• _EXCERPTED PASSAGE_:

- Opening Delimiter -

Table 1. Isotopic enrichment factor ε for abiotic and biotic oxidation of TCE.

Reaction Type	ε (‰)	Reference
Photocatalytic	−2.0 to −3.2	This study
Fenton	−2.8 to −3.3	[34,59]
Fenton-like	−2.7 to −3.6	[60]
Permanganate oxidation	−17 to −26.8	[63,64]
Anaerobic reduction by certain microorganisms	−2.4 to −4.2	[71,72]

).

3.2.2. TCE Concentrations

In order to investigate the effect of TCE concentration changes on carbon isotope fractionation, three sets of experiments with different TCE concentrations (25 mg/L, 50 mg/L, 100 mg/L) were set up in this study. The results are shown in Figure 8. With the different TCE concentrations, the ε values varied very little, ranging from −2.6 ± 0.2‰ to −3.6 ± 0.3‰, and the ε value under each concentration condition was close to those of the catalyst system (−2.0 ± 0.1‰ to −3.2 ± 0.3‰), which indicated that the change of TCE concentration did not result in the change of the degradation mechanism.

3.2.3. O₂

We investigated the isotope effects during the photocatalytic degradation of TCE with the presentation of O₂ (molar ratio of TCE to O₂ estimated to be 1:5), and the ε value for TCE degradation was measured to be −2.8 ± 0.1‰ (Figure 9), which is similar to the enrichment factor under anaerobic conditions (ε = −3.2 ± 0.5‰). Although the introduction of O₂ promoted the generation of reactive oxygen species and increased the degradation efficiency to 95%, the isotopic enrichment factor did not change significantly. This may be attributed to the fact that even though O₂ was involved in the generation of secondary oxidants such as O₂•⁻ and H₂O₂, the dominant role of •OH was not altered, and the degradation pathway was still dominated by •OH. The stability of this isotopic enrichment factor provides strong evidence for the reaction mechanism of photocatalytic degradation of TCE, suggesting that O₂ mainly enhances the degradation efficiency without changing the pathway of the reaction.

- Closing Delimiter -

• _THE DATA_:
- Opening Delimiter -

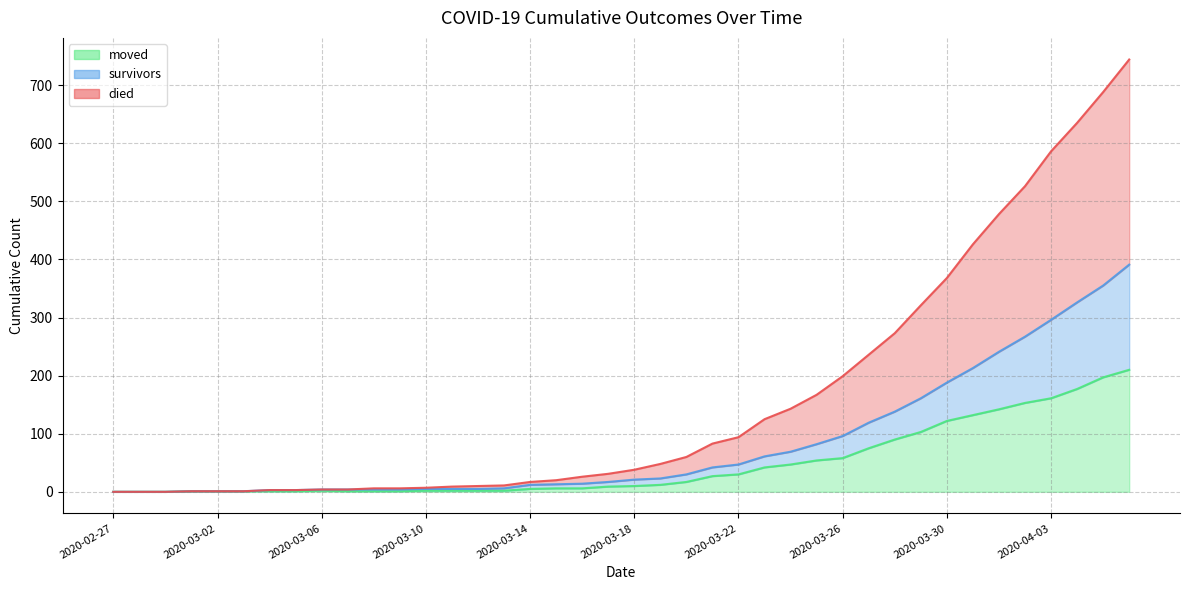

Between 2020-03-06 and 2020-03-13, which is larger?

2020-03-13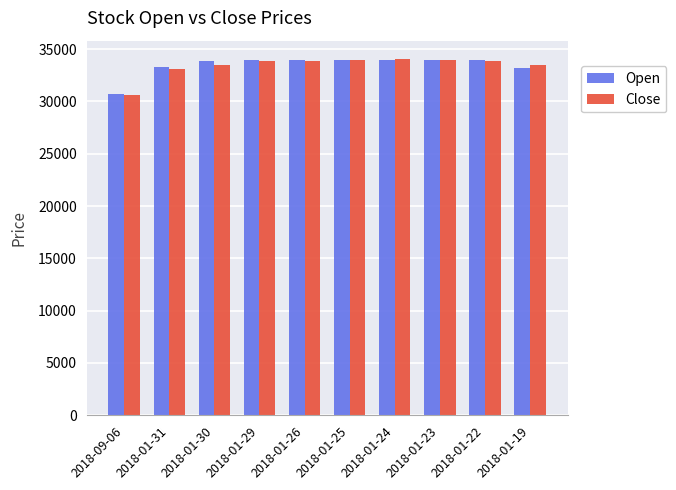

What is the difference between the maximum and minimum values in the Open series?

3250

- Closing Delimiter -

• _DIRECTIVE 1_:
Answer these from the excerpt on TCE isotope fractionation:
(a) What range of ε is listed for permanganate oxidation?
(b) Which three TCE concentrations were tested?
(c) To what level did introducing O₂ raise the degradation efficiency?
• _DIRECTIVE 2_: Copy out the TCE isotope excerpt word for word, everything from "3.2.2. TCE Concentrations" down to "the degradation mechanism.".

• _RESPONSE AREA 1_:
(a) −17 to −26.8‰
(b) 25 mg/L, 50 mg/L, and 100 mg/L
(c) 95%

• _RESPONSE AREA 2_:
3.2.2. TCE Concentrations

In order to investigate the effect of TCE concentration changes on carbon isotope fractionation, three sets of experiments with different TCE concentrations (25 mg/L, 50 mg/L, 100 mg/L) were set up in this study. The results are shown in Figure 8. With the different TCE concentrations, the ε values varied very little, ranging from −2.6 ± 0.2‰ to −3.6 ± 0.3‰, and the ε value under each concentration condition was close to those of the catalyst system (−2.0 ± 0.1‰ to −3.2 ± 0.3‰), which indicated that the change of TCE concentration did not result in the change of the degradation mechanism.